The time of flight of a projectile is 10 s and range is 500m. Maximum height attained by it is [`g=10 m//s^(2)`]

To find the maximum height attained by a projectile given the time of flight and range, we can follow these steps: ### Step-by-Step Solution: 1. **Identify Given Data:** - Time of flight (T) = 10 seconds - Range (R) = 500 meters - Acceleration due to gravity (g) = 10 m/s² 2. **Use the Time of Flight Formula:** The time of flight for a projectile is given by the formula: \[ T = \frac{2u \sin \theta}{g} \] where \( u \) is the initial velocity and \( \theta \) is the angle of projection. 3. **Rearranging the Formula:** We can rearrange the formula to find \( u \sin \theta \): \[ u \sin \theta = \frac{T \cdot g}{2} \] Substituting the known values: \[ u \sin \theta = \frac{10 \cdot 10}{2} = 50 \text{ m/s} \] 4. **Use the Range Formula:** The range of a projectile is given by: \[ R = \frac{u^2 \sin 2\theta}{g} \] We can express \( \sin 2\theta \) as \( 2 \sin \theta \cos \theta \): \[ R = \frac{u^2 \cdot 2 \sin \theta \cos \theta}{g} \] Rearranging gives us: \[ u^2 \sin \theta \cos \theta = \frac{R \cdot g}{2} \] Substituting the known values: \[ u^2 \sin \theta \cos \theta = \frac{500 \cdot 10}{2} = 2500 \] 5. **Expressing \( u \cos \theta \):** From the earlier step, we know: \[ u \sin \theta = 50 \] Let \( u \cos \theta = x \).

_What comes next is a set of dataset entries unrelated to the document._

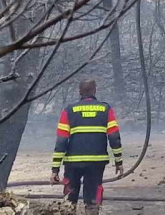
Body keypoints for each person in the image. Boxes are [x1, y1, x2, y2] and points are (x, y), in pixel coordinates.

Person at [51, 80, 124, 215]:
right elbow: (114, 137)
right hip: (96, 163)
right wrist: (119, 162)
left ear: (79, 92)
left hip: (73, 163)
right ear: (95, 90)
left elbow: (61, 141)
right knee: (92, 200)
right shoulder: (106, 110)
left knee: (69, 201)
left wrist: (55, 170)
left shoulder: (69, 111)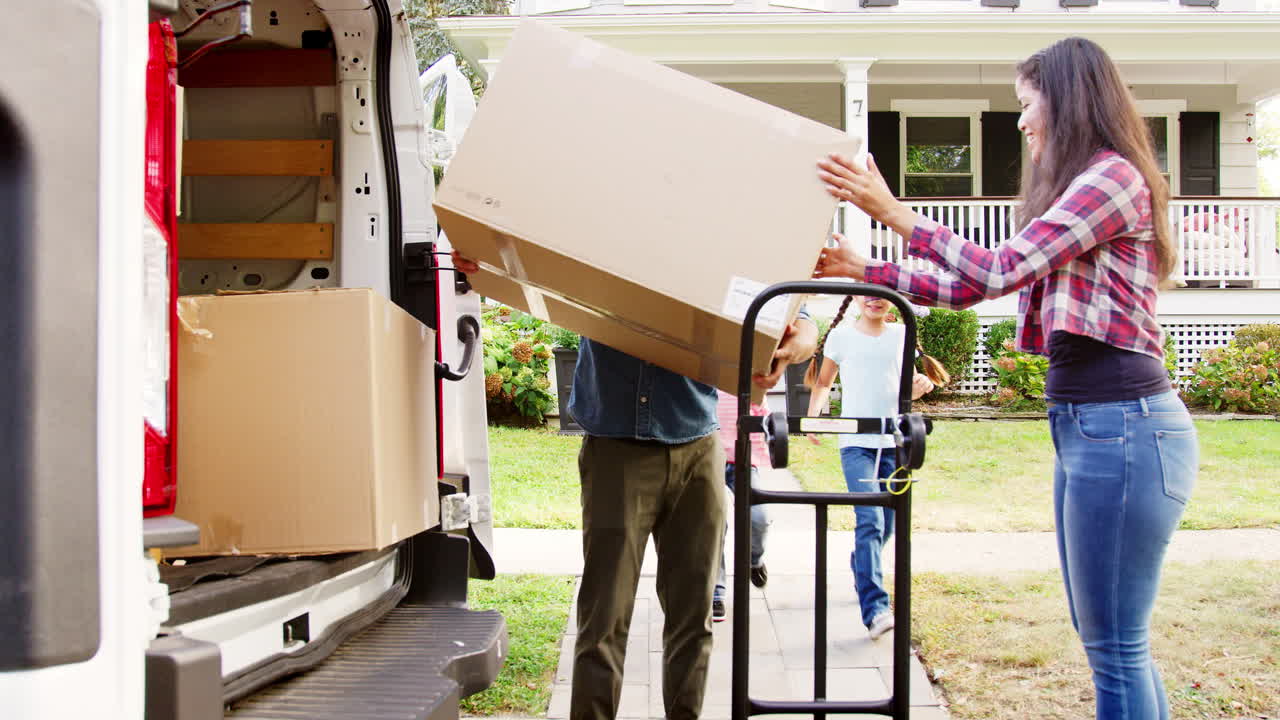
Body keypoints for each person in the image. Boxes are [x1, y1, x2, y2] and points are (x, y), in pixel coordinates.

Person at [813, 36, 1198, 720]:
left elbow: (994, 269)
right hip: (1093, 426)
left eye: (1027, 104)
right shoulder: (1080, 189)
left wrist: (893, 213)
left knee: (1114, 645)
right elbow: (970, 290)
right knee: (1109, 640)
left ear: (1070, 101)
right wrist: (865, 272)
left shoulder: (1112, 179)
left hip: (1124, 427)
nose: (1020, 122)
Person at [451, 249, 817, 720]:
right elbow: (530, 257)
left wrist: (801, 336)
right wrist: (488, 264)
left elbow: (794, 302)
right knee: (604, 619)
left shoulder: (715, 228)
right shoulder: (603, 225)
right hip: (616, 448)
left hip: (696, 446)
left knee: (693, 617)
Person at [802, 296, 944, 639]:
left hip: (894, 444)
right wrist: (813, 419)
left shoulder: (900, 335)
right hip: (856, 445)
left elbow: (903, 387)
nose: (875, 300)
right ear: (856, 299)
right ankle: (876, 608)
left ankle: (861, 567)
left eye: (883, 294)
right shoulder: (841, 337)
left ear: (894, 303)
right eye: (868, 293)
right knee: (871, 520)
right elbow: (822, 383)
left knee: (888, 526)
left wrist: (920, 387)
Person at [712, 389, 772, 623]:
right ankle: (716, 591)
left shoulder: (747, 378)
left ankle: (754, 560)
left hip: (744, 459)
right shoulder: (704, 374)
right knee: (714, 522)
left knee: (758, 517)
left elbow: (764, 416)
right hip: (710, 456)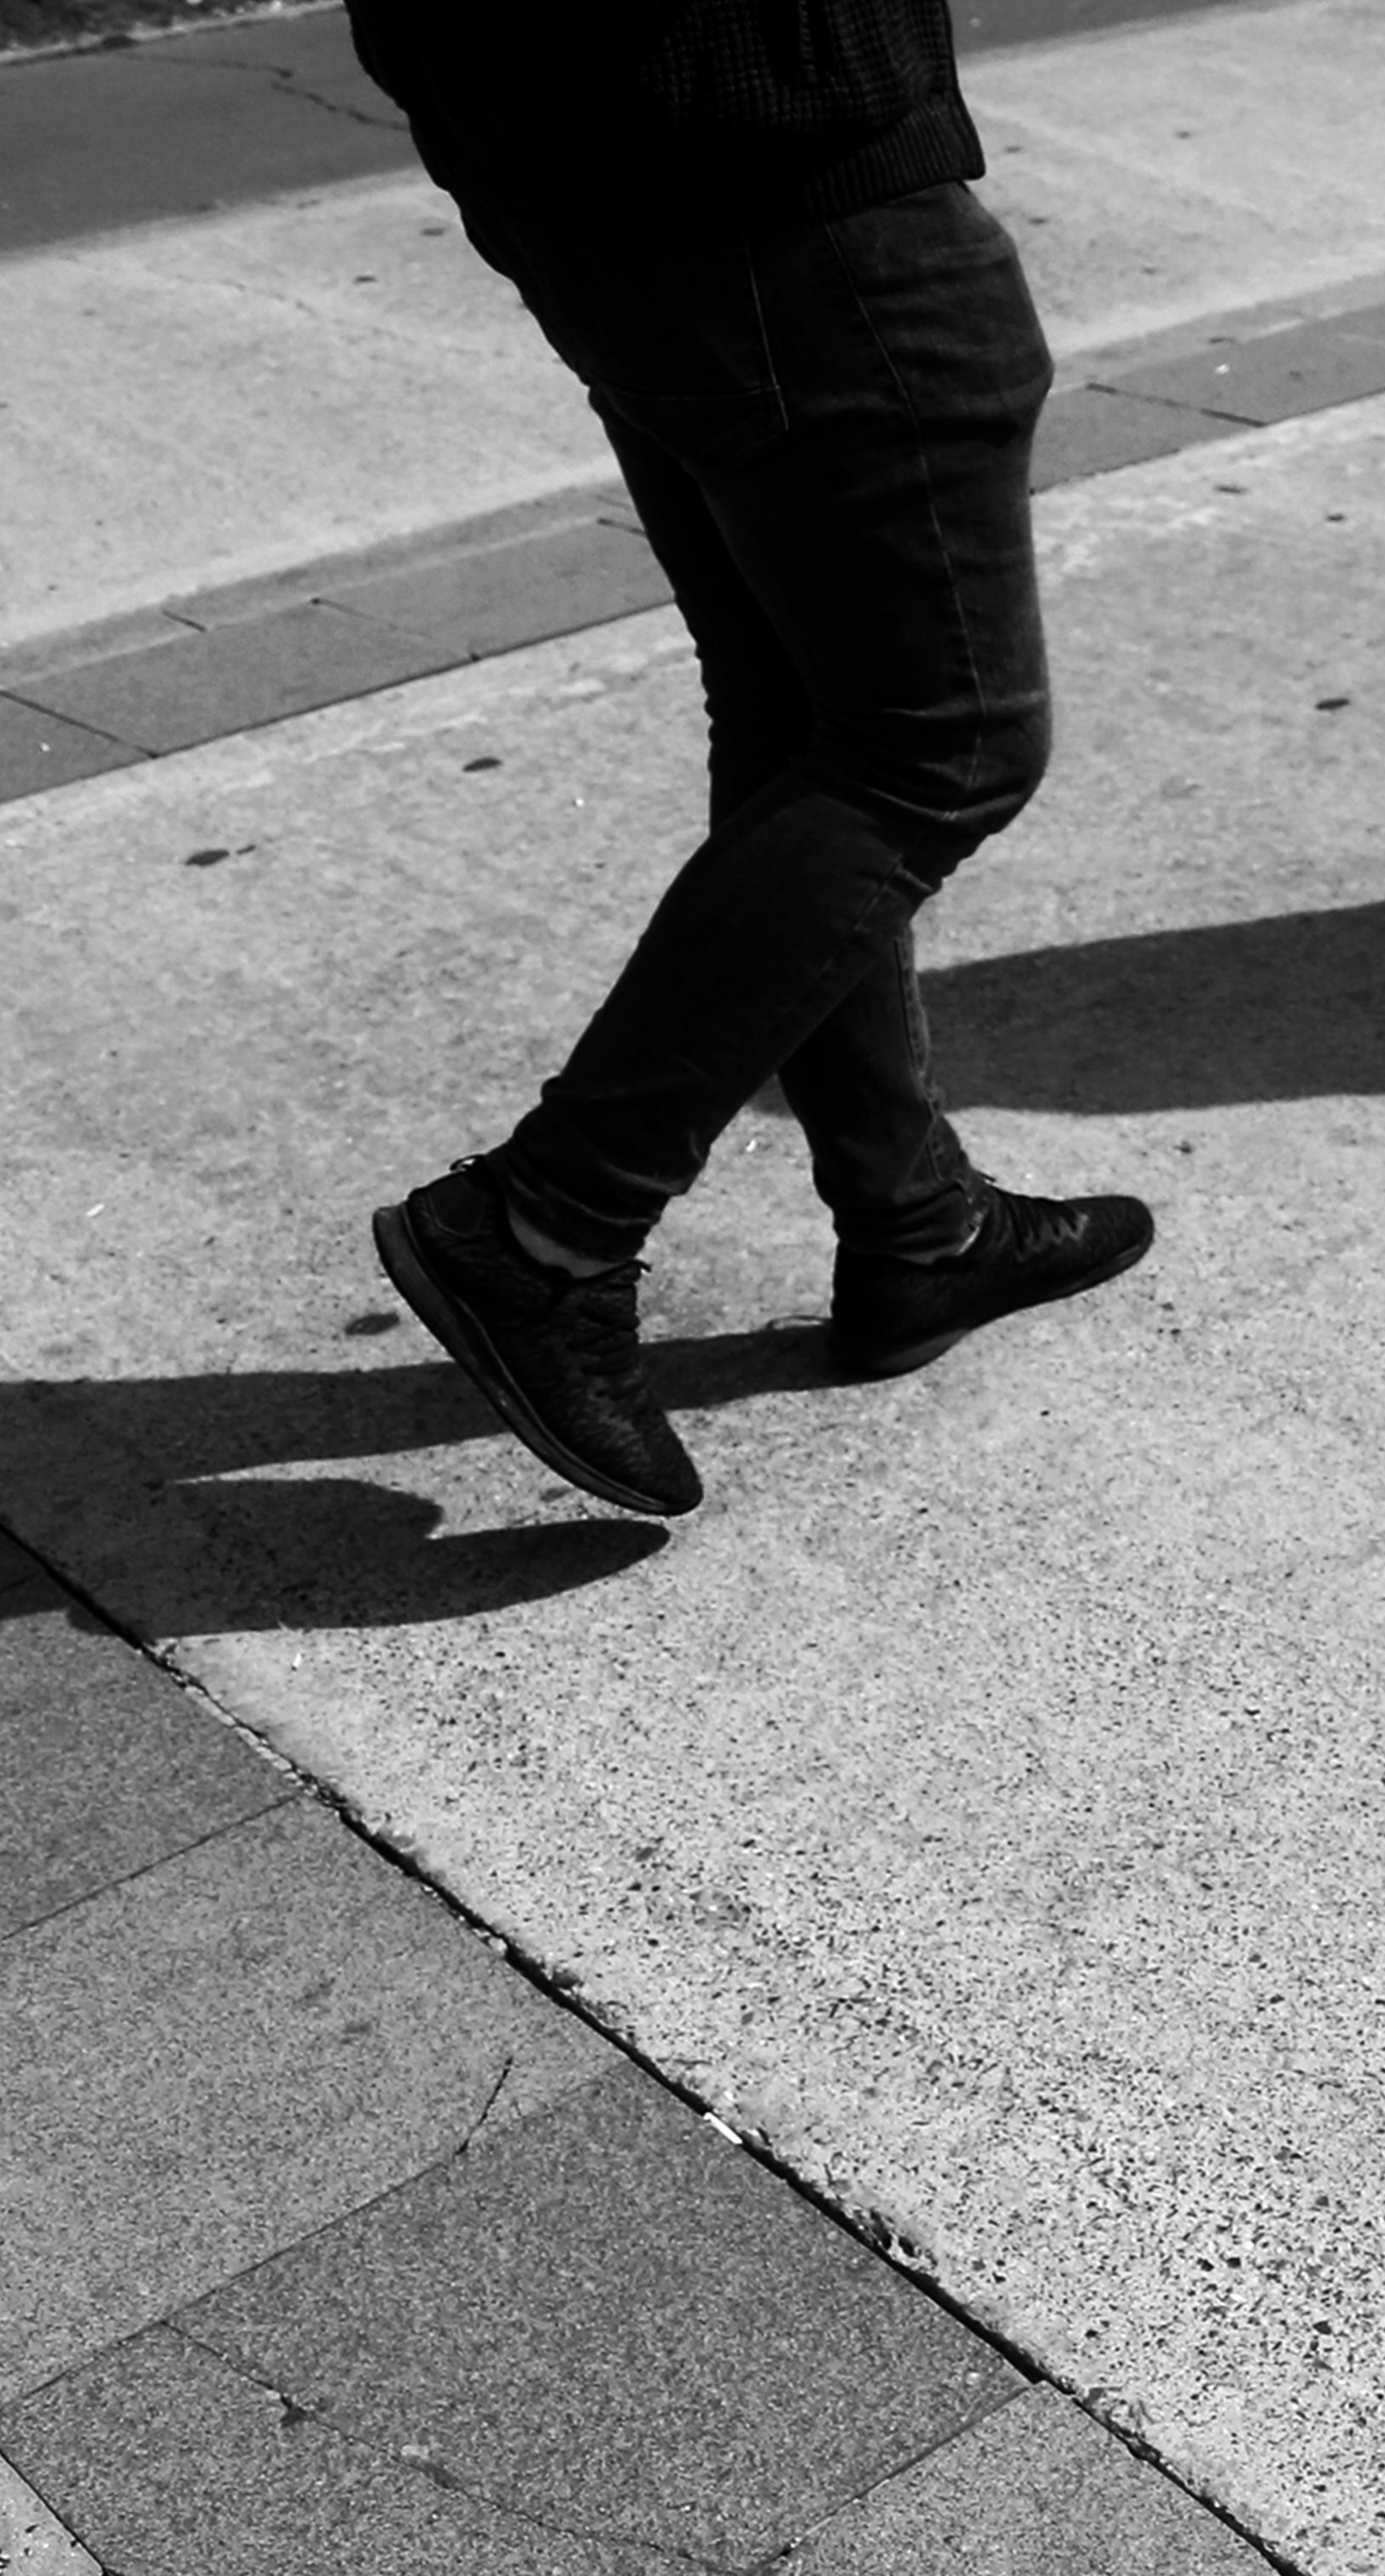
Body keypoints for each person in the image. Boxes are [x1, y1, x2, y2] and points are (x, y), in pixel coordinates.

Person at [348, 0, 1155, 1521]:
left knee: (805, 709)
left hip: (579, 168)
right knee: (943, 740)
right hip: (775, 165)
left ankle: (914, 1231)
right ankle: (542, 1229)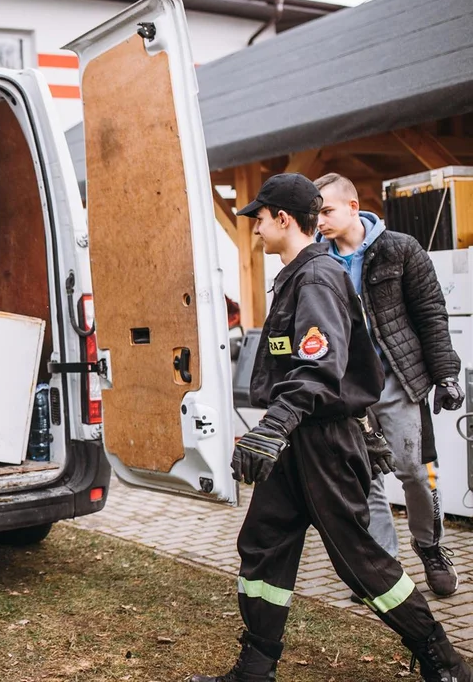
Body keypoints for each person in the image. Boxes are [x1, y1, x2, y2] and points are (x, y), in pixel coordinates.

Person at [190, 174, 471, 682]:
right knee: (263, 543)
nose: (253, 227)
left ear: (282, 218)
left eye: (259, 216)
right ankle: (256, 667)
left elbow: (322, 367)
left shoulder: (316, 278)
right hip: (296, 437)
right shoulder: (297, 275)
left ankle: (445, 662)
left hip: (316, 439)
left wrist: (273, 427)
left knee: (359, 561)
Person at [315, 172, 462, 598]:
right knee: (365, 480)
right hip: (347, 392)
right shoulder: (315, 262)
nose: (320, 220)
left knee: (415, 473)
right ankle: (383, 568)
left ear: (352, 207)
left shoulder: (401, 249)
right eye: (315, 213)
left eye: (326, 211)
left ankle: (430, 547)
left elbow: (431, 315)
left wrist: (446, 374)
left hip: (398, 382)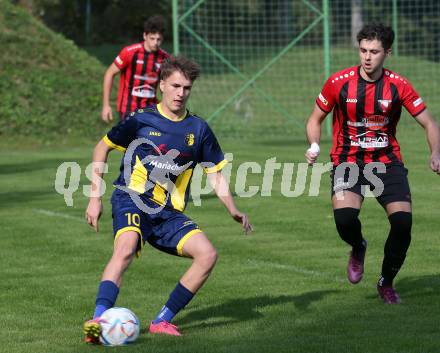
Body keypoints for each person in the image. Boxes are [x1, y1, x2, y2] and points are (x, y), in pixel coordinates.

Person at [83, 55, 252, 344]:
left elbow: (216, 175)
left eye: (186, 88)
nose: (180, 93)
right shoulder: (141, 119)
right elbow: (102, 148)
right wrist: (94, 197)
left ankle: (162, 320)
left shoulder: (198, 130)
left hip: (168, 212)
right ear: (162, 85)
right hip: (131, 198)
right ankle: (98, 320)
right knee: (125, 248)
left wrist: (233, 209)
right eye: (175, 86)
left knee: (208, 255)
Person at [305, 23, 440, 304]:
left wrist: (435, 152)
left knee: (403, 224)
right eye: (363, 50)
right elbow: (314, 119)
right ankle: (358, 246)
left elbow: (429, 123)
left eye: (374, 52)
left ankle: (386, 283)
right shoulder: (338, 82)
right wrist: (315, 145)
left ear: (387, 52)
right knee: (345, 219)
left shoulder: (398, 86)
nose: (367, 57)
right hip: (347, 160)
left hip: (386, 163)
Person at [101, 15, 169, 122]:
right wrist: (106, 105)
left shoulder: (164, 58)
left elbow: (166, 83)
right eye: (152, 38)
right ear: (144, 36)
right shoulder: (130, 52)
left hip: (150, 110)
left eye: (159, 39)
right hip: (128, 109)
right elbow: (110, 73)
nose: (155, 42)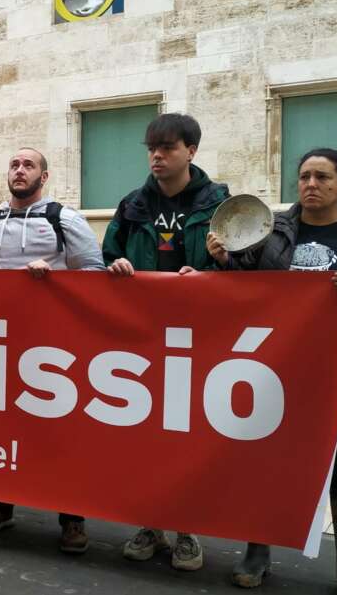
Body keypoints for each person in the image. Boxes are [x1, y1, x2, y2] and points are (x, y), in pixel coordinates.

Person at [208, 148, 337, 594]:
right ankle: (257, 552)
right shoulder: (272, 232)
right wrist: (224, 260)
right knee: (265, 465)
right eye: (304, 176)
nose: (310, 184)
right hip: (275, 373)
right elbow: (244, 288)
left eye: (323, 177)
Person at [103, 113, 229, 573]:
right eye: (151, 149)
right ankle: (150, 523)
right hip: (142, 340)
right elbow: (108, 256)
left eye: (168, 148)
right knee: (146, 435)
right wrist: (115, 267)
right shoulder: (132, 204)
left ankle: (186, 530)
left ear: (191, 151)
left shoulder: (220, 203)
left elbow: (241, 271)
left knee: (188, 436)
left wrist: (210, 275)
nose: (157, 156)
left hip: (200, 343)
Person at [0, 147, 104, 554]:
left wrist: (54, 282)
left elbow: (93, 273)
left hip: (52, 348)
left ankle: (71, 516)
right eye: (14, 164)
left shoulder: (65, 218)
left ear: (44, 177)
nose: (20, 170)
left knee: (58, 432)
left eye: (28, 166)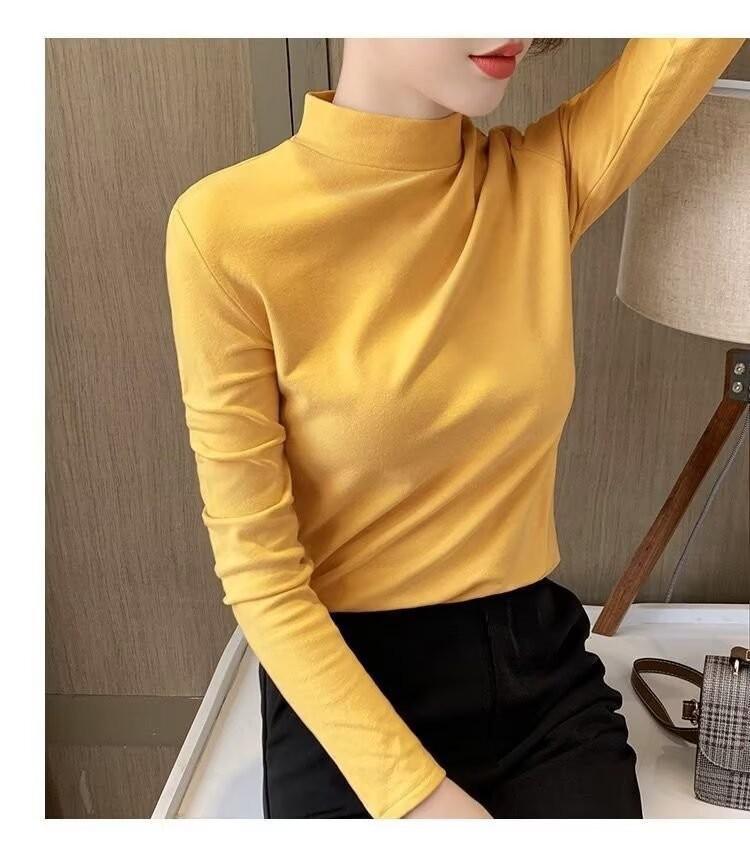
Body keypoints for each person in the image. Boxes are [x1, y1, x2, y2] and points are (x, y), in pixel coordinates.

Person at [164, 37, 745, 819]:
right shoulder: (225, 227)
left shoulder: (542, 181)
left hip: (536, 679)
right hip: (346, 696)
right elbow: (258, 570)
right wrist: (417, 798)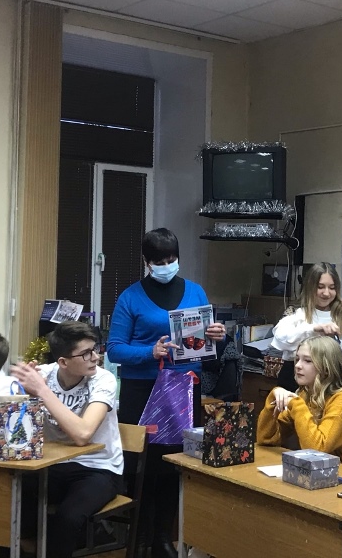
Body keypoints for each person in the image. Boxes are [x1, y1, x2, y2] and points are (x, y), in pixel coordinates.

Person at [106, 228, 226, 558]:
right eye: (159, 261)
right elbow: (114, 349)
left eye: (171, 259)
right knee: (145, 467)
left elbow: (207, 347)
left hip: (184, 389)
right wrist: (150, 352)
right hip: (143, 392)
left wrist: (217, 336)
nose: (166, 266)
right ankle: (141, 537)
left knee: (176, 463)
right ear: (147, 262)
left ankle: (163, 537)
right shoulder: (130, 297)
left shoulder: (196, 291)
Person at [12, 321, 123, 558]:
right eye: (86, 353)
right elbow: (9, 429)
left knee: (68, 517)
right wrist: (23, 393)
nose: (95, 357)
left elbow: (83, 435)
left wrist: (43, 392)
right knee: (10, 495)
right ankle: (28, 547)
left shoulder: (103, 379)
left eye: (95, 349)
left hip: (98, 467)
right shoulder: (43, 375)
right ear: (63, 362)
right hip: (53, 464)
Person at [257, 336, 342, 466]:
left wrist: (296, 404)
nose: (298, 365)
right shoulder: (305, 394)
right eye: (297, 359)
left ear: (326, 368)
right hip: (309, 470)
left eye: (307, 361)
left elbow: (317, 450)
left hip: (341, 472)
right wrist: (274, 397)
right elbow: (266, 439)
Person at [270, 262, 342, 392]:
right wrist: (314, 329)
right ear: (310, 286)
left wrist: (337, 380)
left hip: (328, 386)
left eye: (332, 288)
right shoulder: (296, 313)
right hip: (294, 381)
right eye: (320, 287)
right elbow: (280, 339)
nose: (326, 293)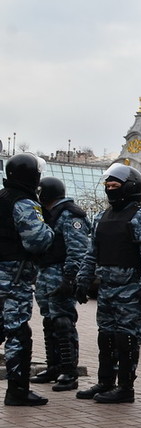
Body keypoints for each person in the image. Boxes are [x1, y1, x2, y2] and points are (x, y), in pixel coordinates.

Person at [74, 163, 141, 403]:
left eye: (115, 186)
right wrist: (83, 279)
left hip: (131, 289)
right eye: (108, 186)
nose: (110, 190)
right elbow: (92, 252)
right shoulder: (102, 217)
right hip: (106, 289)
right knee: (106, 337)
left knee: (126, 338)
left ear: (129, 187)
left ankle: (125, 388)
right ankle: (105, 382)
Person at [0, 153, 55, 406]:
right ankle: (18, 390)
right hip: (15, 277)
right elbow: (38, 240)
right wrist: (49, 227)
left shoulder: (1, 198)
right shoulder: (24, 203)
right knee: (18, 333)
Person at [30, 177, 90, 392]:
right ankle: (53, 366)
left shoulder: (70, 215)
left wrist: (70, 279)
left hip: (61, 274)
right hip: (46, 274)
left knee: (63, 322)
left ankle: (69, 371)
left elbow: (78, 249)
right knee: (50, 322)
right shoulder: (47, 214)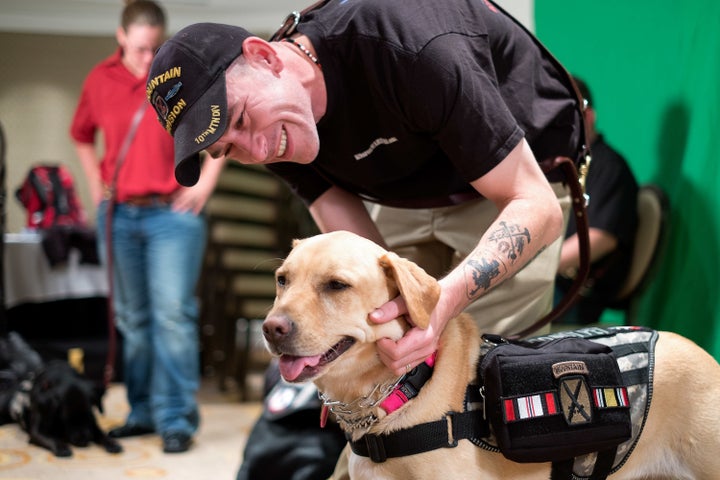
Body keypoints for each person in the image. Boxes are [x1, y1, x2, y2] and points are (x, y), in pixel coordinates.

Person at [145, 0, 585, 475]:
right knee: (381, 363)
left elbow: (535, 206)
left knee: (482, 394)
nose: (256, 149)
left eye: (242, 120)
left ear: (265, 56)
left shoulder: (411, 46)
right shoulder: (277, 122)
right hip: (406, 194)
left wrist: (441, 303)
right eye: (228, 148)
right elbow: (355, 246)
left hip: (515, 182)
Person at [69, 0, 225, 454]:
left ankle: (175, 419)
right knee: (133, 322)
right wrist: (94, 180)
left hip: (171, 217)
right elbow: (81, 134)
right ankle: (141, 413)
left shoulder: (177, 75)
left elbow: (217, 132)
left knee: (173, 318)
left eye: (154, 47)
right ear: (121, 37)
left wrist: (205, 186)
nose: (146, 58)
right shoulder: (100, 79)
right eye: (139, 48)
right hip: (118, 215)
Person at [554, 76, 639, 325]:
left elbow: (600, 238)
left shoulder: (610, 167)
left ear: (588, 116)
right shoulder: (559, 164)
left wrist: (534, 269)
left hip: (573, 295)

Then we can express \( u^2 \sin \theta \cos \theta \) as: \[ u^2 \sin \theta \cos \theta = (u \sin \theta)(u \cos \theta) = 50x \] Setting this equal to 2500 gives: \[ 50x = 2500 \implies x = 50 \text{ m/s} \] 6. **Finding Maximum Height:** The maximum height \( h \) is given by: \[ h = \frac{u^2 \sin^2 \theta}{2g} \] We can find \( u^2 \) using: \[ u^2 = (u \sin \theta)^2 + (u \cos \theta)^2 = 50^2 + 50^2 = 2500 + 2500 = 5000 \] Now substituting \( u^2 \sin^2 \theta \): \[ h = \frac{5000 \cdot \left(\frac{50}{u}\right)^2}{2 \cdot 10} \] Since \( u \sin \theta = 50 \), we can find \( h \): \[ h = \frac{50^2}{2 \cdot 10} = \frac{2500}{20} = 125 \text{ meters} \] ### Final Answer: The maximum height attained by the projectile is **125 meters**. ---